● **Stated task**:
Reproduce verbatim the lines from the entries below, starting at the line containing "pose: elev=279.8 azim=16.5" and ending at the line containing "Dot at: (177, 195)", with both of those lines included.

● **Material provided**:
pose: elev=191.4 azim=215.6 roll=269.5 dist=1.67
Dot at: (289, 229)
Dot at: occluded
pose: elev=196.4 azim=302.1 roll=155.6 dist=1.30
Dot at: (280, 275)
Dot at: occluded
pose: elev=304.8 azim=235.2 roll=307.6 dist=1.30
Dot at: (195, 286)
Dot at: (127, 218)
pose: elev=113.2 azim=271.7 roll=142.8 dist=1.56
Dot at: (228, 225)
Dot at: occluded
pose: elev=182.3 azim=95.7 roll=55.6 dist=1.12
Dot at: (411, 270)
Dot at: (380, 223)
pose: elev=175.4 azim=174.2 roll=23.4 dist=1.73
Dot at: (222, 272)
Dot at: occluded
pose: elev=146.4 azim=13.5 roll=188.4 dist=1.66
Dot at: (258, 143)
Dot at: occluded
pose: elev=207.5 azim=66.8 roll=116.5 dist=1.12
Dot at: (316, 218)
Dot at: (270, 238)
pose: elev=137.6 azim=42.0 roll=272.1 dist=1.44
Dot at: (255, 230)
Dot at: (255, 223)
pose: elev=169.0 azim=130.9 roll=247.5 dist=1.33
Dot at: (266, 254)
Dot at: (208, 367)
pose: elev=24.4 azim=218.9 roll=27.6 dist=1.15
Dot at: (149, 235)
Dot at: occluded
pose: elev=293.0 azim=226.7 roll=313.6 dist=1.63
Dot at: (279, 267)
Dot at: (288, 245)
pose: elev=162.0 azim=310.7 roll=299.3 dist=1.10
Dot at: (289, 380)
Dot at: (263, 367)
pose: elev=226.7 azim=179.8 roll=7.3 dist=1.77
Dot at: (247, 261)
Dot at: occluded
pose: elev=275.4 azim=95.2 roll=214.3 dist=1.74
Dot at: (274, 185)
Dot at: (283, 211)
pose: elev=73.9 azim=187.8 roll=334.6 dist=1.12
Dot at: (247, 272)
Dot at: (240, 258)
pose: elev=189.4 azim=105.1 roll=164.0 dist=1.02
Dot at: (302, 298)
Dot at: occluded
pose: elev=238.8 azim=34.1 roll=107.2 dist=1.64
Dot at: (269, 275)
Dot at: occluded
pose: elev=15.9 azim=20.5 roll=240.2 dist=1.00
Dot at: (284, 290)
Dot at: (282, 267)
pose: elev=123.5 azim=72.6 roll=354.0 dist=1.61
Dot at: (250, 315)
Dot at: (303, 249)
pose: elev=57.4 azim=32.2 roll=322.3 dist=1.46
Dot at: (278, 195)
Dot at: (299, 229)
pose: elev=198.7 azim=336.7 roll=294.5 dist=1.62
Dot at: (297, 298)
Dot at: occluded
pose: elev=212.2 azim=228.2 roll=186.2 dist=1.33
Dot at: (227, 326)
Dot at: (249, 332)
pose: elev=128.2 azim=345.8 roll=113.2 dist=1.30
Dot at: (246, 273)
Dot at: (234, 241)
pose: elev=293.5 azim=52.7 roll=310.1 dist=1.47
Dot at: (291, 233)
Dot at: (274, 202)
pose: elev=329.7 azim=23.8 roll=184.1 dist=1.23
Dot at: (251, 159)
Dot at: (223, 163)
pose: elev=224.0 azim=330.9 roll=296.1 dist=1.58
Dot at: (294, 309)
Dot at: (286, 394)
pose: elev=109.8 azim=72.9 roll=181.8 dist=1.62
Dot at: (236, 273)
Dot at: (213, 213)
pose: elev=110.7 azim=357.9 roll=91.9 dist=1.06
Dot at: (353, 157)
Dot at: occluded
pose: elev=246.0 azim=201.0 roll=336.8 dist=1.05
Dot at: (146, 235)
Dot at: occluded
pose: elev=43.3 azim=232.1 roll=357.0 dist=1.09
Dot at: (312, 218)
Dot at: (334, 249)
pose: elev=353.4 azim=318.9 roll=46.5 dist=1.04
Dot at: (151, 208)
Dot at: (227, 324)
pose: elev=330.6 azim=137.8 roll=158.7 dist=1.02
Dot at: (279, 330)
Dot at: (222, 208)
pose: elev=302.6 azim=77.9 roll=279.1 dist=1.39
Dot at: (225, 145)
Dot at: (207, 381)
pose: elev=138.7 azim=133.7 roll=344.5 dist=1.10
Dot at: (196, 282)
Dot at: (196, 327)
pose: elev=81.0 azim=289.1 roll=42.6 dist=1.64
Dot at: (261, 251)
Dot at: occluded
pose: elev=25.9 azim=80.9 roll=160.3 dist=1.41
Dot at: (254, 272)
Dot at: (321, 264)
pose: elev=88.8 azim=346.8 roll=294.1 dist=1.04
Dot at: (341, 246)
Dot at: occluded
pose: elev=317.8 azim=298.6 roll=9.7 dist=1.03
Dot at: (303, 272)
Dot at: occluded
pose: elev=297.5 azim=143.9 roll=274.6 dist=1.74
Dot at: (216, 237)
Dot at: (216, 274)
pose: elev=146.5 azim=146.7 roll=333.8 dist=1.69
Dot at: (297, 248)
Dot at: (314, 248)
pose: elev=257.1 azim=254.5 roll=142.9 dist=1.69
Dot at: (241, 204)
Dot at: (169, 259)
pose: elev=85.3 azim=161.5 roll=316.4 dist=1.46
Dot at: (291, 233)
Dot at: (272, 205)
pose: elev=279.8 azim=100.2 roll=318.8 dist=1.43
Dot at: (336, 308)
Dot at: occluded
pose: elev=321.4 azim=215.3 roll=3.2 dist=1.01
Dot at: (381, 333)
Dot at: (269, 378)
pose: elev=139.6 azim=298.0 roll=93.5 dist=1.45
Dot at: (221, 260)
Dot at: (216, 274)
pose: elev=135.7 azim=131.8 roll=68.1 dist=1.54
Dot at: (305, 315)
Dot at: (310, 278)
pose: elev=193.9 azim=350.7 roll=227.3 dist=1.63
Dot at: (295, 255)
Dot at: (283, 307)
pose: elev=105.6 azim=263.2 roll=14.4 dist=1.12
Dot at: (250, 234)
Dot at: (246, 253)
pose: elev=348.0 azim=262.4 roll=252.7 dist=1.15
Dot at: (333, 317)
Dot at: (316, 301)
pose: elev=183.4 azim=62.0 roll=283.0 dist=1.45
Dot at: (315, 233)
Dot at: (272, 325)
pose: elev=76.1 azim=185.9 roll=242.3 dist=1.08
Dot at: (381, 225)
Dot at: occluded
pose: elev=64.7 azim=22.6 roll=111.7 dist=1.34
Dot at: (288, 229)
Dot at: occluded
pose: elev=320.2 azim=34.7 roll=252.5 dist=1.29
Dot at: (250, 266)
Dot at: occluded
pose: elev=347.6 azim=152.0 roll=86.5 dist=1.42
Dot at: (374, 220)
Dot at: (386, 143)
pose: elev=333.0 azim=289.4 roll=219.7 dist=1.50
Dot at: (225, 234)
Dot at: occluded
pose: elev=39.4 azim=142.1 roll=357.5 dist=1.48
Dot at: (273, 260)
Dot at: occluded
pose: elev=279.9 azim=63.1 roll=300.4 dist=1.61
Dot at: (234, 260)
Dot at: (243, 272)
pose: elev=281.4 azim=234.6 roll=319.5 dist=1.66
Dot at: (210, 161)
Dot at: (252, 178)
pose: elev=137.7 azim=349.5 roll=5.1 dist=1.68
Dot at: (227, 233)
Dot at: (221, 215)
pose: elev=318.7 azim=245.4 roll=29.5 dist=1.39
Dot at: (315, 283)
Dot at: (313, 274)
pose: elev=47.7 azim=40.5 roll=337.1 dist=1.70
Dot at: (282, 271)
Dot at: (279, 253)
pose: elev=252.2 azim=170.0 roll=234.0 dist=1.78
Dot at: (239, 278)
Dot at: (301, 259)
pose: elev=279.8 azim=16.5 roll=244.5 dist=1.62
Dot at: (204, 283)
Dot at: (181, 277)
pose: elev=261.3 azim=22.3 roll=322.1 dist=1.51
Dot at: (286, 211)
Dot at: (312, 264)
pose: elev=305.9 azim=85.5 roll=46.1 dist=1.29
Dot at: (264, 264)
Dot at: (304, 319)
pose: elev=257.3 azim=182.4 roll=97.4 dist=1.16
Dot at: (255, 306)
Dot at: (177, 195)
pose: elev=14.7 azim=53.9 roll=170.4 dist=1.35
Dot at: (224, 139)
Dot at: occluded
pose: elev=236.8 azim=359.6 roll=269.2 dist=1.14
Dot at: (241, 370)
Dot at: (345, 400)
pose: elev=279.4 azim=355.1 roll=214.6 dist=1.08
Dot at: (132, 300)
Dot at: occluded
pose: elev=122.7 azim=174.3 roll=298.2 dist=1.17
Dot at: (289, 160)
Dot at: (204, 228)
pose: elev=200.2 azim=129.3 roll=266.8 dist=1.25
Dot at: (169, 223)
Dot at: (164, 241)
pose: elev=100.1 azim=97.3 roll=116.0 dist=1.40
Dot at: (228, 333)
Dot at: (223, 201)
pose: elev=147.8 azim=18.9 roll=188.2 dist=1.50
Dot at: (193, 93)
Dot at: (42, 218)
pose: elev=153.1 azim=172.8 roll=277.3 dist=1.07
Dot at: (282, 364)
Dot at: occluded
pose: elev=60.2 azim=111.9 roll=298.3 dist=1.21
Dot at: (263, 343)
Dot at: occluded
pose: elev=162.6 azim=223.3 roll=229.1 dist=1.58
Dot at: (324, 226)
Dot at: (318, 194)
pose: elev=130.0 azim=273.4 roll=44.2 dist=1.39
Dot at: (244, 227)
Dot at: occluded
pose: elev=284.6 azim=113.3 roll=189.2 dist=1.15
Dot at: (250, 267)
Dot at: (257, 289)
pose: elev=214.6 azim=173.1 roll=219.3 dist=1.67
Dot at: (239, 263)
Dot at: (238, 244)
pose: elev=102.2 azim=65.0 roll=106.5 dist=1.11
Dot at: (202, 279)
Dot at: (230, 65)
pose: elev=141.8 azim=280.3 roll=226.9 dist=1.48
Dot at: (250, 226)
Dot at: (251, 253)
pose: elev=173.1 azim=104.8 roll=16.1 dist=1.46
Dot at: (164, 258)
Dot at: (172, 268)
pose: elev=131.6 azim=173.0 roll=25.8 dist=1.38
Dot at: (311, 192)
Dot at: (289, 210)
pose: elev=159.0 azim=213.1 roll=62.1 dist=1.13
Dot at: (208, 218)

● **Written answer**:
pose: elev=279.8 azim=16.5 roll=244.5 dist=1.62
Dot at: (204, 283)
Dot at: (181, 277)
pose: elev=261.3 azim=22.3 roll=322.1 dist=1.51
Dot at: (286, 211)
Dot at: (312, 264)
pose: elev=305.9 azim=85.5 roll=46.1 dist=1.29
Dot at: (264, 264)
Dot at: (304, 319)
pose: elev=257.3 azim=182.4 roll=97.4 dist=1.16
Dot at: (255, 306)
Dot at: (177, 195)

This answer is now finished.